Technical Analysis: The Mexican peso remains firm as USD/MXN hovers around the 100-day SMA

USD/MXN remained sideways in Friday’s trade, albeit with an upward tilt, as buyers regained the 17:00 psychological barrier. If they push the exchange rate towards the 200-day simple moving average (SMA) at 17.36, this could pave the way for a test of the 100-day SMA at 17.42. This level is ahead of the December 5 high at 17.56 and the May 23 high of 17.99.

On the other hand, a continued decline below 17.20 could pave the way for a decline towards 17.00. After the cleanup, a further drop to the January 8 low of 16.78 is expected. After a break, the next support would be the August 28 cycle low of 16.69, ahead of last year’s low of 16.62.
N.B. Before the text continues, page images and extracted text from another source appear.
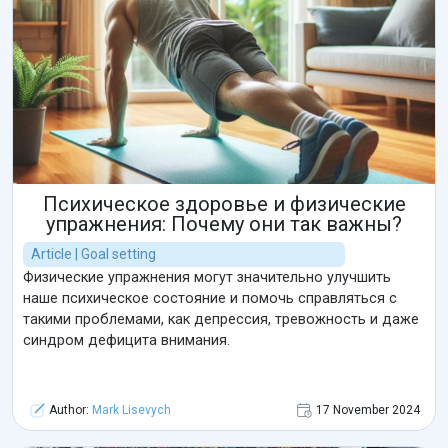
Психическое здоровье и физические
упражнения: Почему они так важны?
Article | Goal setting
Физические упражнения могут значительно улучшить
наше психическое состояние и помочь справляться с
такими проблемами, как депрессия, тревожность и даже
синдром дефицита внимания.
Author:
Mark Lisevych
17 November 2024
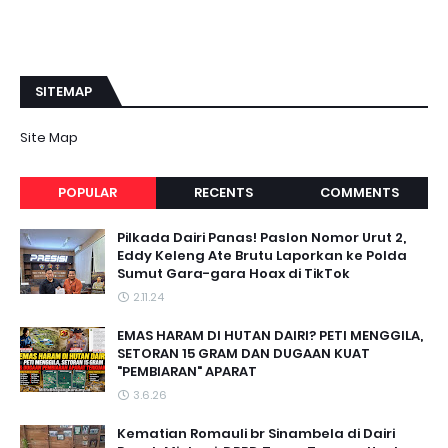
SITEMAP
Site Map
POPULAR
RECENTS
COMMENTS
Pilkada Dairi Panas! Paslon Nomor Urut 2,
Eddy Keleng Ate Brutu Laporkan ke Polda
Sumut Gara-gara Hoax di TikTok
2.11.24
EMAS HARAM DI HUTAN DAIRI? PETI MENGGILA,
SETORAN 15 GRAM DAN DUGAAN KUAT
"PEMBIARAN" APARAT
3.6.26
Kematian Romauli br Sinambela di Dairi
USD/MXN Price Action – Daily Chart

Frequently asked questions about central banks

Central banks have a key mandate that ensures price stability in a country or region. Economies constantly face inflation or deflation when the prices of certain goods and services fluctuate. A constant increase in the prices of the same goods means inflation, a constant decrease in the prices of the same goods means deflation. The task of the central bank is to keep demand in line with the adjustment of its base rate. For the largest central banks, such as the US central bank (Fed), the European Central Bank (ECB) or the Bank of England (BoE), the mandate is to keep inflation close to 2%.

The central bank has one important tool at its disposal to get inflation higher or lower, and that is by adjusting its reference base rate, commonly known as the interest rate. At pre-announced times, the central bank will issue a statement with its monetary policy rate and provide additional justification for either keeping it or changing (lowering or increasing) it. Local banks will adjust their savings and loan rates accordingly, making it harder or easier for people to cash in on their savings or for businesses to borrow and invest in their businesses. When a central bank raises interest rates substantially, it is called monetary tightening. When it lowers its benchmark rate, it is called monetary easing.

The central bank is often politically independent. Members of the central bank’s policy board go through a series of panels and hearings before being appointed to a policy board seat. Each member of this board often has certain beliefs about how the central bank should control inflation and subsequent monetary policy. Members who want a very loose monetary policy with low rates and cheap borrowing to substantially support the economy, while settling for inflation slightly above 2%, are called “doves”. Members who prefer to see higher rates as a reward for saving and want to keep an eye on inflation are called “hawks” and won’t rest until inflation is at or just below 2%.

There is usually a chairman or president who leads each meeting, needs to build consensus among the hawks or doves, and has the final say when votes are split to avoid a 50-50 tie on whether policy should be adjusted. The Chairman will deliver speeches, which can often be watched live, communicating the current monetary situation and outlook. The central bank will try to enforce its monetary policy without causing sharp swings in rates, stocks or its currency. All members of the central bank will direct their stance on the markets ahead of the policy meeting. A few days before the policy meeting, until the new policy is communicated, members are prohibited from speaking publicly. This is called the blackout period.